— Exercise directions —
Output the lines of the records as a numbered list, starting with the line that contains "88: (347, 525)" and going on through the line that contains "33: (803, 562)", both included. Leave out blank lines and pictures.

(Stored data entries)
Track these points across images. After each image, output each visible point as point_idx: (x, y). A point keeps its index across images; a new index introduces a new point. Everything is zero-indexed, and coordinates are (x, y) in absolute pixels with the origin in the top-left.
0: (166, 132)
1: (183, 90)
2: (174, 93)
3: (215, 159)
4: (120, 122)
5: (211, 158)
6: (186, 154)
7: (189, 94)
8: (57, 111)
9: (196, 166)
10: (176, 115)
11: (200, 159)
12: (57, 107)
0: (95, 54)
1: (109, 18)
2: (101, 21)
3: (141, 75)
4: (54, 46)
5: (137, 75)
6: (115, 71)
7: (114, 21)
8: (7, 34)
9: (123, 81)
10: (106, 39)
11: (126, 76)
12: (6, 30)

---

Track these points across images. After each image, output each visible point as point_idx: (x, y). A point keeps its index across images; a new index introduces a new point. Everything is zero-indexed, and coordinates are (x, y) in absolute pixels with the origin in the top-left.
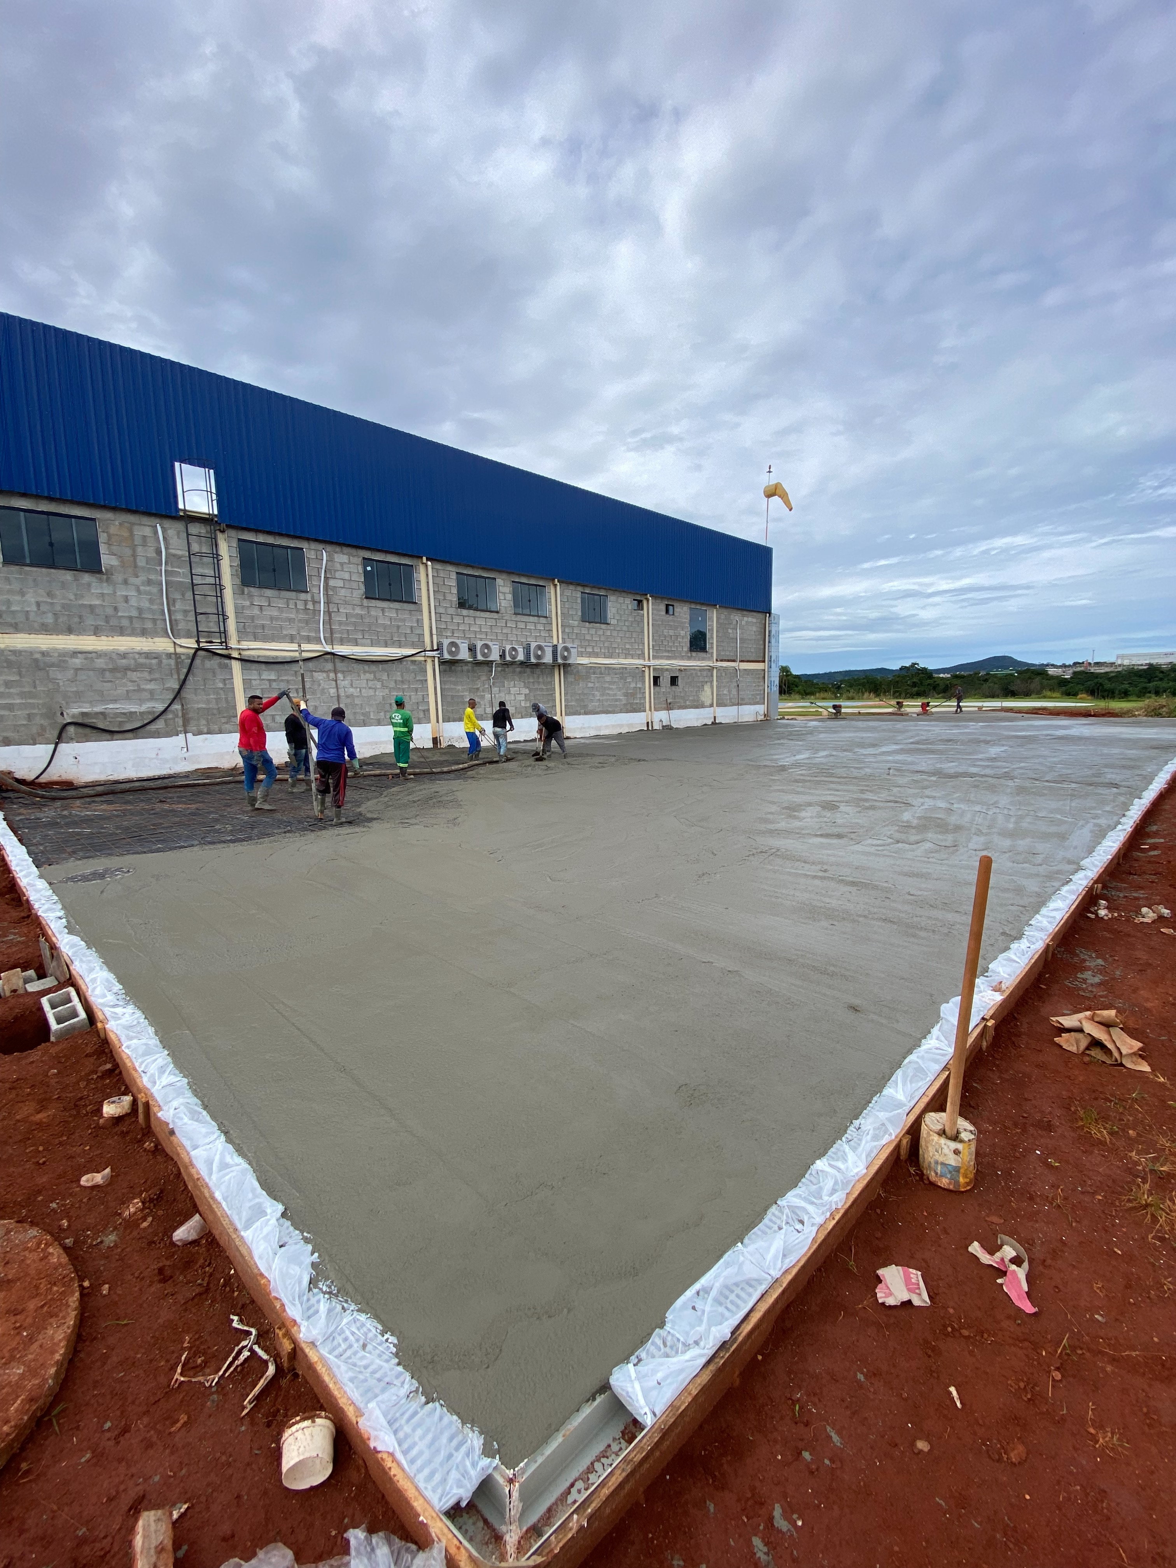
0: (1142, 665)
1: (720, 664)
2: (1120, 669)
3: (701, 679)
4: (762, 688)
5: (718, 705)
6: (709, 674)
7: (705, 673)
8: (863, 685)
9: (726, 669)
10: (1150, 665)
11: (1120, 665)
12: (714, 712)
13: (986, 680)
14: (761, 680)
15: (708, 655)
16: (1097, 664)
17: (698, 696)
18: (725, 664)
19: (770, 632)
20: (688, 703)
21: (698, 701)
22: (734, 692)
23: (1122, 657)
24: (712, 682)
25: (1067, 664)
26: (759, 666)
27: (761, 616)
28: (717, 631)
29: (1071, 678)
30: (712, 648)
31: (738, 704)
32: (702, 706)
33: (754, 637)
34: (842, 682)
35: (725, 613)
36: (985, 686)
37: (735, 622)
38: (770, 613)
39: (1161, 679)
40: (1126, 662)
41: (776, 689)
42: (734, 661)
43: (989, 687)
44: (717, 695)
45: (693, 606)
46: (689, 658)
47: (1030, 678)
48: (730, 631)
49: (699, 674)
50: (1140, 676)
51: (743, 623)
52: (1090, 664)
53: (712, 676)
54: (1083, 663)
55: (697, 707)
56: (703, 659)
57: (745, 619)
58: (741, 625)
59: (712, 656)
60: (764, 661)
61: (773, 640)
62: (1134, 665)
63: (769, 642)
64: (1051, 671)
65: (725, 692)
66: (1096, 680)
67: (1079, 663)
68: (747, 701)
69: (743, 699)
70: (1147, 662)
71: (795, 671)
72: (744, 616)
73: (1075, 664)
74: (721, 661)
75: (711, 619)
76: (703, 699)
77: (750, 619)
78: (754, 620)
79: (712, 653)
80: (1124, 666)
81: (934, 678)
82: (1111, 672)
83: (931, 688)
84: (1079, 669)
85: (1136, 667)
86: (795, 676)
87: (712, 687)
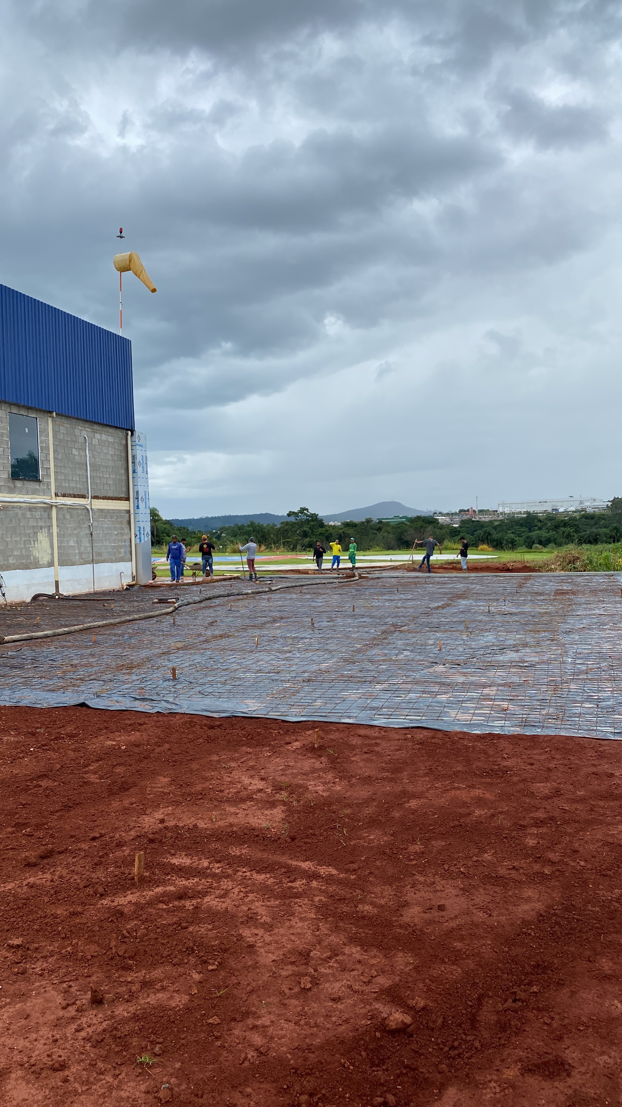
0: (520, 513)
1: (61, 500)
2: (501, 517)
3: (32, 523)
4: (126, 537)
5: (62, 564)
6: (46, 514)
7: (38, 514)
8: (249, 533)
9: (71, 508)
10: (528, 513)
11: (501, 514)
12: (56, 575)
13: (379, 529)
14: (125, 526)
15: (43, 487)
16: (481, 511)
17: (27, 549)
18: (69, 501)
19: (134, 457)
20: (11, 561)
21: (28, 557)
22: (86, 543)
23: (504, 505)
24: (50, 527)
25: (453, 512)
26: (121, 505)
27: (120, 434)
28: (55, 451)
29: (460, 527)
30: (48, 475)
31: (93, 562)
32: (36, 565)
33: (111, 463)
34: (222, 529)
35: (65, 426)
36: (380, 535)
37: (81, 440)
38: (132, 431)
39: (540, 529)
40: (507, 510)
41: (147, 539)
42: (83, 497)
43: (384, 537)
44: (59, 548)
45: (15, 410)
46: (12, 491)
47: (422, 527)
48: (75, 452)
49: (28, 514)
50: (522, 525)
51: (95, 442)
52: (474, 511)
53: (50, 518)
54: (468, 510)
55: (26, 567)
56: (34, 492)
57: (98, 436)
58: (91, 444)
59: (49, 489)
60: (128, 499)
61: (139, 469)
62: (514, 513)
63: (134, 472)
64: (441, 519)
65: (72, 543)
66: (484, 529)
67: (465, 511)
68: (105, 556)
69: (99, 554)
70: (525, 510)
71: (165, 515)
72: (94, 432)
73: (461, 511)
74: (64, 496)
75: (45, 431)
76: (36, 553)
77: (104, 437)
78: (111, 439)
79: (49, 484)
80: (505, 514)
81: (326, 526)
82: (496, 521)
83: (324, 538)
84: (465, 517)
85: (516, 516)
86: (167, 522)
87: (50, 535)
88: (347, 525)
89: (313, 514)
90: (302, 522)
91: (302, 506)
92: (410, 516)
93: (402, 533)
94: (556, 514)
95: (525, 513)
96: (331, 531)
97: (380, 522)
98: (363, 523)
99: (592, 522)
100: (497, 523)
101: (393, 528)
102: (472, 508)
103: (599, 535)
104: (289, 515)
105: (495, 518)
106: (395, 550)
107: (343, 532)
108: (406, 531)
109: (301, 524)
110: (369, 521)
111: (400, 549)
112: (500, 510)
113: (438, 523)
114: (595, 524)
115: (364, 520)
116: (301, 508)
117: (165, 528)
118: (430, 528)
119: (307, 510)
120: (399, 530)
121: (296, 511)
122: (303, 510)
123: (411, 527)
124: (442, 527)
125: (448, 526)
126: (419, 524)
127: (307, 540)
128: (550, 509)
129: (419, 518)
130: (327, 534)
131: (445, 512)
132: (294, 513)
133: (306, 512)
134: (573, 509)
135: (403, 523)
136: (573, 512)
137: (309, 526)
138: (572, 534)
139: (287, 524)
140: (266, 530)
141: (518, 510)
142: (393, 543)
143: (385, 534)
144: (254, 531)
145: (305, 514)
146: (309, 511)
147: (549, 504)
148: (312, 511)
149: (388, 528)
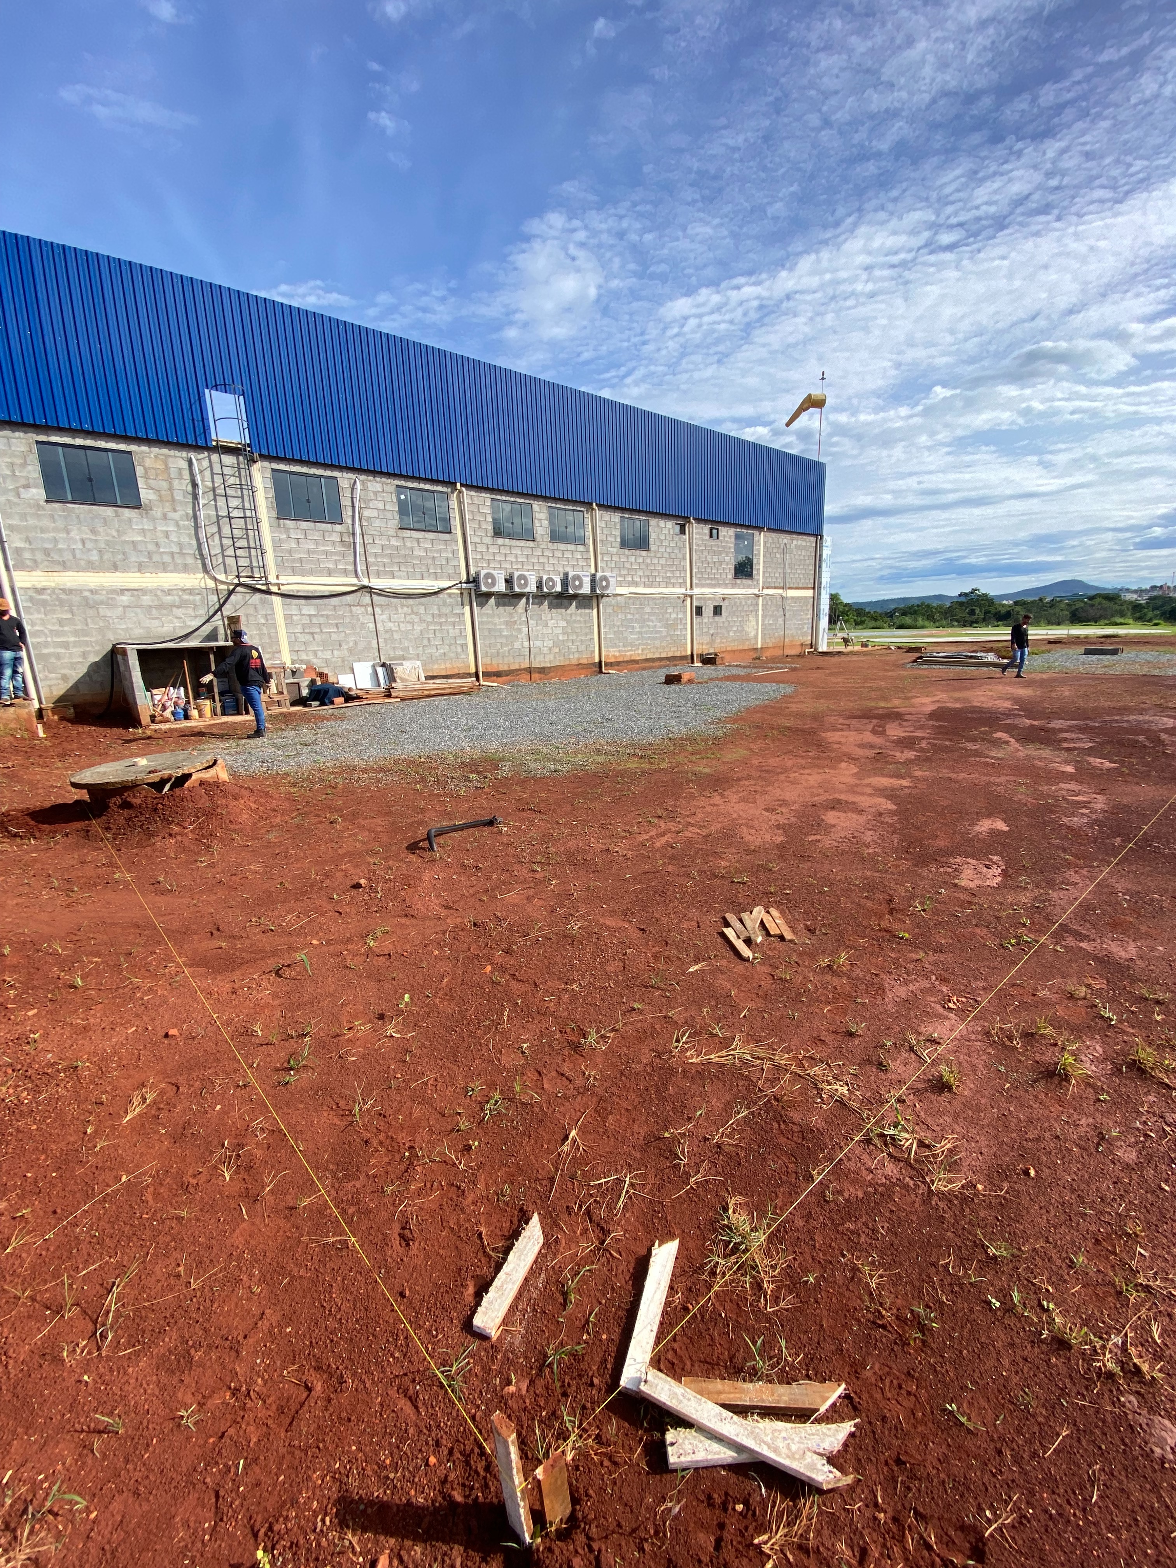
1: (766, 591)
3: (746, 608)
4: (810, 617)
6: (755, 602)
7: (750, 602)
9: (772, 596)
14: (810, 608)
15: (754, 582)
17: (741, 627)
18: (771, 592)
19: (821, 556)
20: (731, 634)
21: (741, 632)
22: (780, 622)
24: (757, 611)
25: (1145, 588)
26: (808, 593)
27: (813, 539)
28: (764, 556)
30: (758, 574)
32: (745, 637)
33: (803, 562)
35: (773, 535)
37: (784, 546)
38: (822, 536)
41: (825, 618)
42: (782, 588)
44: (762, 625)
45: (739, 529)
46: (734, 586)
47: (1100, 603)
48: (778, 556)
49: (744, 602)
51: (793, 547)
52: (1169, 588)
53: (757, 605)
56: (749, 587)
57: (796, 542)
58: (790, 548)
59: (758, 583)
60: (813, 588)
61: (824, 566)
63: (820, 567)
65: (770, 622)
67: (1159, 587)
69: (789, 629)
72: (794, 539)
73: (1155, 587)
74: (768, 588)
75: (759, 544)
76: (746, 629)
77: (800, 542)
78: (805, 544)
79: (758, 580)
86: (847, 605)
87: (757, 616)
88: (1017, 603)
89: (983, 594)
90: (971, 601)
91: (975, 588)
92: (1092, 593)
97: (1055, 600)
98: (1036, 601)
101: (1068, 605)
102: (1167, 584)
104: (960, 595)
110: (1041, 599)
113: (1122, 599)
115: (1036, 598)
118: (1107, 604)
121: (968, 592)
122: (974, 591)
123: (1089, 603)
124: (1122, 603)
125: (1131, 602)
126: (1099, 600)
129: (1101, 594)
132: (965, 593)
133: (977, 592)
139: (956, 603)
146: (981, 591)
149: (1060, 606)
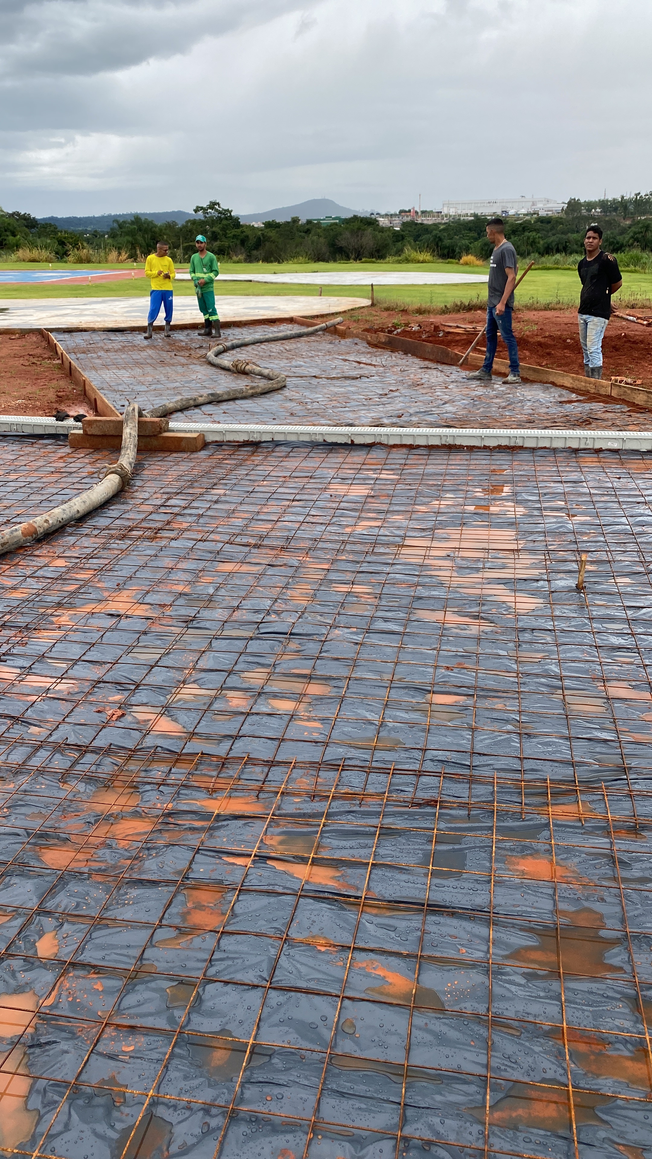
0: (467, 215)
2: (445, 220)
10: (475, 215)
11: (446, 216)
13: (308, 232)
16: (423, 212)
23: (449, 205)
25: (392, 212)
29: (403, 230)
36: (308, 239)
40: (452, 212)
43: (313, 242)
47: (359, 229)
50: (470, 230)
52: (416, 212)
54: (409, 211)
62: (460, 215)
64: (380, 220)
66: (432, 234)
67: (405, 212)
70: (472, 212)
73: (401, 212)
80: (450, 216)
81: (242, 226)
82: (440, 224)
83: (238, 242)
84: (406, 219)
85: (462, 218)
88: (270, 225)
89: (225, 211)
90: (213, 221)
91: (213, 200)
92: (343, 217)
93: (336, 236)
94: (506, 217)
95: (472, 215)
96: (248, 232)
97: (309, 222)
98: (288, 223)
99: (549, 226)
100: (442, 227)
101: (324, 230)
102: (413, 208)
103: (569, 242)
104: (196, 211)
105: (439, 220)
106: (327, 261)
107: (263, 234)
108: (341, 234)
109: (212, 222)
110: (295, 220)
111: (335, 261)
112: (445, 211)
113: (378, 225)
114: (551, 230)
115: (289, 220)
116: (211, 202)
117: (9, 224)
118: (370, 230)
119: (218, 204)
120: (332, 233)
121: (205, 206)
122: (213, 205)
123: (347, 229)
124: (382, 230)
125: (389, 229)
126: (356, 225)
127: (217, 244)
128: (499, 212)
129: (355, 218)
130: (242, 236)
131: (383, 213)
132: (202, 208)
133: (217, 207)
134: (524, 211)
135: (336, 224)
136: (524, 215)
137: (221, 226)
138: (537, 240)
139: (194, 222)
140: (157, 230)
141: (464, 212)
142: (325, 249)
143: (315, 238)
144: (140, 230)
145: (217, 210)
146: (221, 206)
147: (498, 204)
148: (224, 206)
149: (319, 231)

— Written reply —
1. 88: (347, 525)
2. 89: (313, 514)
3. 90: (302, 522)
4. 91: (302, 506)
5. 92: (410, 516)
6. 93: (402, 533)
7. 94: (556, 514)
8. 95: (525, 513)
9. 96: (331, 531)
10. 97: (380, 522)
11. 98: (363, 523)
12. 99: (592, 522)
13. 100: (497, 523)
14. 101: (393, 528)
15. 102: (472, 508)
16. 103: (599, 535)
17. 104: (289, 515)
18. 105: (495, 518)
19. 106: (395, 550)
20. 107: (343, 532)
21. 108: (406, 531)
22. 109: (301, 524)
23. 110: (369, 521)
24. 111: (400, 549)
25. 112: (500, 510)
26. 113: (438, 523)
27. 114: (595, 524)
28. 115: (364, 520)
29. 116: (301, 508)
30. 117: (165, 528)
31. 118: (430, 528)
32. 119: (307, 510)
33. 120: (399, 530)
34. 121: (296, 511)
35. 122: (303, 510)
36. 123: (411, 527)
37. 124: (442, 527)
38. 125: (448, 526)
39. 126: (419, 524)
40. 127: (307, 540)
41. 128: (550, 509)
42. 129: (419, 518)
43. 130: (327, 534)
44. 131: (445, 512)
45. 132: (294, 513)
46. 133: (306, 512)
47. 134: (573, 509)
48. 135: (403, 523)
49. 136: (573, 512)
50. 137: (309, 526)
51. 138: (572, 534)
52. 139: (287, 524)
53. 140: (266, 530)
54. 141: (518, 510)
55. 142: (393, 543)
56. 143: (385, 534)
57. 144: (254, 531)
58. 145: (305, 514)
59. 146: (309, 511)
60. 147: (549, 504)
61. 148: (312, 511)
62. 149: (388, 528)
63. 1: (766, 591)
64. 3: (746, 608)
65. 4: (810, 617)
66. 6: (755, 602)
67. 7: (750, 602)
68. 9: (772, 596)
69. 14: (810, 608)
70. 15: (754, 582)
71. 17: (741, 627)
72. 18: (771, 592)
73. 19: (821, 556)
74. 20: (731, 634)
75. 21: (741, 632)
76. 22: (780, 622)
77. 24: (757, 611)
78. 25: (1145, 588)
79. 26: (808, 593)
80. 27: (813, 539)
81. 28: (764, 556)
82. 30: (758, 574)
83. 32: (745, 637)
84. 33: (803, 562)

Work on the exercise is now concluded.